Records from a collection
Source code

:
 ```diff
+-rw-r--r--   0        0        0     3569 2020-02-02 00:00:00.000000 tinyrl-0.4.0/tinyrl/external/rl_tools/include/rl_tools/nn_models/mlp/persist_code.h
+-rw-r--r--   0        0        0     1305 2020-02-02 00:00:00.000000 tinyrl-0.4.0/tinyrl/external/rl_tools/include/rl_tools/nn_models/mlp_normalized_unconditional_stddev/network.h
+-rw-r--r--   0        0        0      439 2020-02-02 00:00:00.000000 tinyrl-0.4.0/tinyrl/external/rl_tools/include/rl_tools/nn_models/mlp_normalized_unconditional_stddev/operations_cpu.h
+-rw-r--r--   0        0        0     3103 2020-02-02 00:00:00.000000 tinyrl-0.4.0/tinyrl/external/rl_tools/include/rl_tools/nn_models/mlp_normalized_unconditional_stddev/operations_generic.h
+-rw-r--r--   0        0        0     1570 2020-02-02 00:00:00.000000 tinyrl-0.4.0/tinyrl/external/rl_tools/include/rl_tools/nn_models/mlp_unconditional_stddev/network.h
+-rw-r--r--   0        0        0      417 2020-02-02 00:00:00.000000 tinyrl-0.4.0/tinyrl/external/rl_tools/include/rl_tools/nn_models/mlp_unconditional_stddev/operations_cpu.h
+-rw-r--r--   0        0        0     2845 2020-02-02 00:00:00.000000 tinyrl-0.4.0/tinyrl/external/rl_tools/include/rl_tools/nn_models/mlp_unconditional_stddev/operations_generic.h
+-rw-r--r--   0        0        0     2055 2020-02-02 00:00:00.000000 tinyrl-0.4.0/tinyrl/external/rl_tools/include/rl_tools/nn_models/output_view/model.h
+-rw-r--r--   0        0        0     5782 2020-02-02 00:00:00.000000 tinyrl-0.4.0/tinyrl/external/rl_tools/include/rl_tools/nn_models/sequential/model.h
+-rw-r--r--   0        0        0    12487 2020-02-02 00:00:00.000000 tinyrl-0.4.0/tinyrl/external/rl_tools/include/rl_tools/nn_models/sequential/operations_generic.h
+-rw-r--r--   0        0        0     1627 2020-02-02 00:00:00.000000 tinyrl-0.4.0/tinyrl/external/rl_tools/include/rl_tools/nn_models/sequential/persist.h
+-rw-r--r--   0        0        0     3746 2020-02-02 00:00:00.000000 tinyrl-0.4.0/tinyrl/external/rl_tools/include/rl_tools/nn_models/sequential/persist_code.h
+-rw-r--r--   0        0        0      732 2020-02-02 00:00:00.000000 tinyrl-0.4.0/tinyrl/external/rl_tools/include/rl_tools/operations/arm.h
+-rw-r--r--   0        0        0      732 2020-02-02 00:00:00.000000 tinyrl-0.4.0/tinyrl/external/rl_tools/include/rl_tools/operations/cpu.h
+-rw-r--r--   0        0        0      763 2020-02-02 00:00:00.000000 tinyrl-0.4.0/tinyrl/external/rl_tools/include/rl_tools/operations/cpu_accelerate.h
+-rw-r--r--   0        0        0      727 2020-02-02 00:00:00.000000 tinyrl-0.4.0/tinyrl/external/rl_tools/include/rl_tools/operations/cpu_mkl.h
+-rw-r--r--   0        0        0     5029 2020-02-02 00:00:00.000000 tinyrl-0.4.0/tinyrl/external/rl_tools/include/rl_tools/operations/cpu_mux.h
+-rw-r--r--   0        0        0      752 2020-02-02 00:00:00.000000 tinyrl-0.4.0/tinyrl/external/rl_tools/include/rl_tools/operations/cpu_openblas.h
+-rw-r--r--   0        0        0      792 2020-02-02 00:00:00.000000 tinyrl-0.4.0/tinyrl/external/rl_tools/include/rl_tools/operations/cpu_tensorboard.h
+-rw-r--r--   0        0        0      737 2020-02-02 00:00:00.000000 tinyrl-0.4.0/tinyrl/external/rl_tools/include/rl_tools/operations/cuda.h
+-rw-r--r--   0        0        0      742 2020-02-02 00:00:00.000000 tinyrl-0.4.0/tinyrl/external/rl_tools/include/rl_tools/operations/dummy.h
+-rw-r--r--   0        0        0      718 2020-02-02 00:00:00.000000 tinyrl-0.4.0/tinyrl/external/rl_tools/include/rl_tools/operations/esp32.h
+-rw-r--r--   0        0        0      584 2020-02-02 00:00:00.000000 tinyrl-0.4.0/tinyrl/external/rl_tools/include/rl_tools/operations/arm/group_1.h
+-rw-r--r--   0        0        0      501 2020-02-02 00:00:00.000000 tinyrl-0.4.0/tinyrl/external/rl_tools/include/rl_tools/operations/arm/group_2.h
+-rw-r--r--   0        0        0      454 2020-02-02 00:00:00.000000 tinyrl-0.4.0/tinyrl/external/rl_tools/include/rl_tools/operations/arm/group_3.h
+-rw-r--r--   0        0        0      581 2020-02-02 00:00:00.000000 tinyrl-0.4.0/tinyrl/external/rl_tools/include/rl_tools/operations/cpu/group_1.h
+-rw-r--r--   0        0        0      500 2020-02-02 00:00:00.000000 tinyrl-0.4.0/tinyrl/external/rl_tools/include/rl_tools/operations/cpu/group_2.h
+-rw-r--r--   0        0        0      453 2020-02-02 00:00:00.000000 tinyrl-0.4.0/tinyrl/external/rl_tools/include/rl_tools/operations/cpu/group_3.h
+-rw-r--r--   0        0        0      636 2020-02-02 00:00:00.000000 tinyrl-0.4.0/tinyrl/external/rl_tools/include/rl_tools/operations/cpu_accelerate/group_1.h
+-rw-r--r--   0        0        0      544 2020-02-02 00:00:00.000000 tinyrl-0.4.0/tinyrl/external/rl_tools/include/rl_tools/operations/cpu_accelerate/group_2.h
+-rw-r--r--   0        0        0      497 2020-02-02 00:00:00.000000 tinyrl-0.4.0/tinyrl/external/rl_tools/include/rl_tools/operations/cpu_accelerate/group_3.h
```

**What is required**: Go through the data above and transcribe every entry exactly.

**Result**:
Source code

:
 ```diff
+-rw-r--r--   0        0        0     3569 2020-02-02 00:00:00.000000 tinyrl-0.4.0/tinyrl/external/rl_tools/include/rl_tools/nn_models/mlp/persist_code.h
+-rw-r--r--   0        0        0     1305 2020-02-02 00:00:00.000000 tinyrl-0.4.0/tinyrl/external/rl_tools/include/rl_tools/nn_models/mlp_normalized_unconditional_stddev/network.h
+-rw-r--r--   0        0        0      439 2020-02-02 00:00:00.000000 tinyrl-0.4.0/tinyrl/external/rl_tools/include/rl_tools/nn_models/mlp_normalized_unconditional_stddev/operations_cpu.h
+-rw-r--r--   0        0        0     3103 2020-02-02 00:00:00.000000 tinyrl-0.4.0/tinyrl/external/rl_tools/include/rl_tools/nn_models/mlp_normalized_unconditional_stddev/operations_generic.h
+-rw-r--r--   0        0        0     1570 2020-02-02 00:00:00.000000 tinyrl-0.4.0/tinyrl/external/rl_tools/include/rl_tools/nn_models/mlp_unconditional_stddev/network.h
+-rw-r--r--   0        0        0      417 2020-02-02 00:00:00.000000 tinyrl-0.4.0/tinyrl/external/rl_tools/include/rl_tools/nn_models/mlp_unconditional_stddev/operations_cpu.h
+-rw-r--r--   0        0        0     2845 2020-02-02 00:00:00.000000 tinyrl-0.4.0/tinyrl/external/rl_tools/include/rl_tools/nn_models/mlp_unconditional_stddev/operations_generic.h
+-rw-r--r--   0        0        0     2055 2020-02-02 00:00:00.000000 tinyrl-0.4.0/tinyrl/external/rl_tools/include/rl_tools/nn_models/output_view/model.h
+-rw-r--r--   0        0        0     5782 2020-02-02 00:00:00.000000 tinyrl-0.4.0/tinyrl/external/rl_tools/include/rl_tools/nn_models/sequential/model.h
+-rw-r--r--   0        0        0    12487 2020-02-02 00:00:00.000000 tinyrl-0.4.0/tinyrl/external/rl_tools/include/rl_tools/nn_models/sequential/operations_generic.h
+-rw-r--r--   0        0        0     1627 2020-02-02 00:00:00.000000 tinyrl-0.4.0/tinyrl/external/rl_tools/include/rl_tools/nn_models/sequential/persist.h
+-rw-r--r--   0        0        0     3746 2020-02-02 00:00:00.000000 tinyrl-0.4.0/tinyrl/external/rl_tools/include/rl_tools/nn_models/sequential/persist_code.h
+-rw-r--r--   0        0        0      732 2020-02-02 00:00:00.000000 tinyrl-0.4.0/tinyrl/external/rl_tools/include/rl_tools/operations/arm.h
+-rw-r--r--   0        0        0      732 2020-02-02 00:00:00.000000 tinyrl-0.4.0/tinyrl/external/rl_tools/include/rl_tools/operations/cpu.h
+-rw-r--r--   0        0        0      763 2020-02-02 00:00:00.000000 tinyrl-0.4.0/tinyrl/external/rl_tools/include/rl_tools/operations/cpu_accelerate.h
+-rw-r--r--   0        0        0      727 2020-02-02 00:00:00.000000 tinyrl-0.4.0/tinyrl/external/rl_tools/include/rl_tools/operations/cpu_mkl.h
+-rw-r--r--   0        0        0     5029 2020-02-02 00:00:00.000000 tinyrl-0.4.0/tinyrl/external/rl_tools/include/rl_tools/operations/cpu_mux.h
+-rw-r--r--   0        0        0      752 2020-02-02 00:00:00.000000 tinyrl-0.4.0/tinyrl/external/rl_tools/include/rl_tools/operations/cpu_openblas.h
+-rw-r--r--   0        0        0      792 2020-02-02 00:00:00.000000 tinyrl-0.4.0/tinyrl/external/rl_tools/include/rl_tools/operations/cpu_tensorboard.h
+-rw-r--r--   0        0        0      737 2020-02-02 00:00:00.000000 tinyrl-0.4.0/tinyrl/external/rl_tools/include/rl_tools/operations/cuda.h
+-rw-r--r--   0        0        0      742 2020-02-02 00:00:00.000000 tinyrl-0.4.0/tinyrl/external/rl_tools/include/rl_tools/operations/dummy.h
+-rw-r--r--   0        0        0      718 2020-02-02 00:00:00.000000 tinyrl-0.4.0/tinyrl/external/rl_tools/include/rl_tools/operations/esp32.h
+-rw-r--r--   0        0        0      584 2020-02-02 00:00:00.000000 tinyrl-0.4.0/tinyrl/external/rl_tools/include/rl_tools/operations/arm/group_1.h
+-rw-r--r--   0        0        0      501 2020-02-02 00:00:00.000000 tinyrl-0.4.0/tinyrl/external/rl_tools/include/rl_tools/operations/arm/group_2.h
+-rw-r--r--   0        0        0      454 2020-02-02 00:00:00.000000 tinyrl-0.4.0/tinyrl/external/rl_tools/include/rl_tools/operations/arm/group_3.h
+-rw-r--r--   0        0        0      581 2020-02-02 00:00:00.000000 tinyrl-0.4.0/tinyrl/external/rl_tools/include/rl_tools/operations/cpu/group_1.h
+-rw-r--r--   0        0        0      500 2020-02-02 00:00:00.000000 tinyrl-0.4.0/tinyrl/external/rl_tools/include/rl_tools/operations/cpu/group_2.h
+-rw-r--r--   0        0        0      453 2020-02-02 00:00:00.000000 tinyrl-0.4.0/tinyrl/external/rl_tools/include/rl_tools/operations/cpu/group_3.h
+-rw-r--r--   0        0        0      636 2020-02-02 00:00:00.000000 tinyrl-0.4.0/tinyrl/external/rl_tools/include/rl_tools/operations/cpu_accelerate/group_1.h
+-rw-r--r--   0        0        0      544 2020-02-02 00:00:00.000000 tinyrl-0.4.0/tinyrl/external/rl_tools/include/rl_tools/operations/cpu_accelerate/group_2.h
+-rw-r--r--   0        0        0      497 2020-02-02 00:00:00.000000 tinyrl-0.4.0/tinyrl/external/rl_tools/include/rl_tools/operations/cpu_accelerate/group_3.h
```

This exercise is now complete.